The NFT market is experiencing a tumultuous slump, with tensions rising between traders and creators of digital collectibles rising amid controversy surrounding royalties.
This friction has resulted from the recent decision by top NFT exchanges, including Blur and OpenSea, to cut royalty rates paid to artists when a token’s ownership changes.
The reason behind the move is that lower costs will incentivize more buying and selling in a market that has seen trading volumes plummet by 95% from $17 billion in January 2022, according to a recent report from Bloomberg.
Royalties, which reached a peak of $269 million in January, have since dwindled to just $4.3 million in July, as the rates paid fell from as much as 5% per transaction to a meager 0.6%.
This significant drop in artist income could potentially discourage new work, further stagnating a market that has already experienced a significant downturn.
The NFT market enjoyed a successful period from August 2021 to May 2022, with cumulative monthly royalties reaching $1.5 billion, largely fueled by the popularity of collections like Yuga Labs Inc.’s Bored Ape Yacht Club.
However, as the market began to decline due to the waning effects of pandemic-era stimulus, creator payouts suffered.
The introduction of Blur in October caused a significant disruption in the NFT market.
The platform incentivized trading by lowering royalty rates, quickly capturing over 70% of daily volume on the Ethereum blockchain, according to a Dune Analytics dashboard.
This move put pressure on the previously dominant OpenSea platform to follow suit.
“With the launch of Blur, NFTs became progressively more financialized,” noted Ally Zach, a research analyst at Messari.

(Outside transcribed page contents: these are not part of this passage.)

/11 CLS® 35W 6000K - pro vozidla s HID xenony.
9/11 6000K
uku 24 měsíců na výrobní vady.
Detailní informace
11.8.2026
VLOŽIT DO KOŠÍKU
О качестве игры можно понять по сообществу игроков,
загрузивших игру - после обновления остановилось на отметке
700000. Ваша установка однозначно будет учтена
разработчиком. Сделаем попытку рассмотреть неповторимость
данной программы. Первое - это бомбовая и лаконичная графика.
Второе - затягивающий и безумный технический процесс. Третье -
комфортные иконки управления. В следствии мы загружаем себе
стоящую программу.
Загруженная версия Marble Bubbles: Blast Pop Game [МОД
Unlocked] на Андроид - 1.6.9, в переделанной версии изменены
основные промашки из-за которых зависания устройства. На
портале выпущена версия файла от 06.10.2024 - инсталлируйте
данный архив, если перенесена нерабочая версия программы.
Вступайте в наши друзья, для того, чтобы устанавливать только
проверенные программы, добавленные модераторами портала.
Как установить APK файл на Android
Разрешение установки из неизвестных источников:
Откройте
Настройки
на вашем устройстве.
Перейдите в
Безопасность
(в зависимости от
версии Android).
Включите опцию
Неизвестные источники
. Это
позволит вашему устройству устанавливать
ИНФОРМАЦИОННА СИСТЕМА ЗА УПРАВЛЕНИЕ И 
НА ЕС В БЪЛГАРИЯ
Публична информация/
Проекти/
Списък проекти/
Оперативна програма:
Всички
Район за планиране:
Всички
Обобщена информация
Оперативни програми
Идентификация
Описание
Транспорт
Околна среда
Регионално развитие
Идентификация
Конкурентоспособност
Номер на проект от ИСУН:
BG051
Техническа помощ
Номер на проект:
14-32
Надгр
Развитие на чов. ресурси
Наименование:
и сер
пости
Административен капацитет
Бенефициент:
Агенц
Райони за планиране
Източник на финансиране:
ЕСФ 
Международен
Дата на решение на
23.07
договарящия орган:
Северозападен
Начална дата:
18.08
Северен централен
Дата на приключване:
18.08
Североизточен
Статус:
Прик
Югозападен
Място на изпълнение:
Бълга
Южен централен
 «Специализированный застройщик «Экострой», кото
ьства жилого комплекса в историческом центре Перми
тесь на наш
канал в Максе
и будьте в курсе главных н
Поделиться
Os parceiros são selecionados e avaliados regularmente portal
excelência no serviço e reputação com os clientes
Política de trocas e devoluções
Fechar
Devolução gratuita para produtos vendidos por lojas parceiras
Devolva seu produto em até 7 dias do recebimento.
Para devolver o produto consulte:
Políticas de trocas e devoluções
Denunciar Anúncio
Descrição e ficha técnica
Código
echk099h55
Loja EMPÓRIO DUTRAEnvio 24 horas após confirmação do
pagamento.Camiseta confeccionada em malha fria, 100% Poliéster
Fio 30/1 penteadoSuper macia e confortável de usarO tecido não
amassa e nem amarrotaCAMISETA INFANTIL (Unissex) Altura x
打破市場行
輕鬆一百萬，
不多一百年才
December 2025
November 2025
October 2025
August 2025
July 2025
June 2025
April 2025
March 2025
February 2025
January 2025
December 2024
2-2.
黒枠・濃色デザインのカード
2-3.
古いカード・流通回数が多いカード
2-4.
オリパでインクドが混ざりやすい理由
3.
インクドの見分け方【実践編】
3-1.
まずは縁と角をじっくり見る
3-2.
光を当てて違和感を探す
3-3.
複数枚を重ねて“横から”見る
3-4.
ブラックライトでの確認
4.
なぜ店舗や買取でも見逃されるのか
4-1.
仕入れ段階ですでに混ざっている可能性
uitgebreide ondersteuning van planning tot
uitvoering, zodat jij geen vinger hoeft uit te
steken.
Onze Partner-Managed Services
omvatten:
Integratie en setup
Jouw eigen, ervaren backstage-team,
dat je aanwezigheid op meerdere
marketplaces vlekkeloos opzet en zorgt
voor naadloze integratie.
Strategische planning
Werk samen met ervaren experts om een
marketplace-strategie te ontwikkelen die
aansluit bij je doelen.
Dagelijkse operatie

The NFT Royalities Dilemma
Some experts advocate for embedding royalty rates directly into the software governing NFTs, rather than allowing exchanges to adjust them as variable variables.
Marketplaces like SuperRare and Art Blocks enforce these payouts.
“As with all things in web3, rules must ultimately always be governed through code, not through hoping social norms will be enough,” said Chris Akhavan, chief gaming officer at NFT marketplace Magic Eden.
Shiva Rajaraman, Chief Business Officer of OpenSea, highlighted the need to find new opportunities for creators to engage with their communities and make a living beyond traditional creator fees in an interview with Bloomberg.
He suggested linking NFTs to merchandise sales as a potential source of income for artists.
However, artist Matt Kane, whose Right Place & Right Time NFT sold for over $100,000 in 2020, warned that a decline in creator engagement, resulting from reduced quality and diversity of NFTs, would outweigh any temporary surge in trading volumes resulting from lower transaction costs.
Kane shared that many of his collectors are patrons of the arts who manually send him additional royalties after transacting on non-enforcing platforms.
However, not all collectors share this sentiment.
“One promise of this technology is moving us into a non-zero-sum economy, where one person’s win is the win of the many,” Kane said.
“Right now, we’re going backwards to zero-sum, where one person’s win is another’s loss.”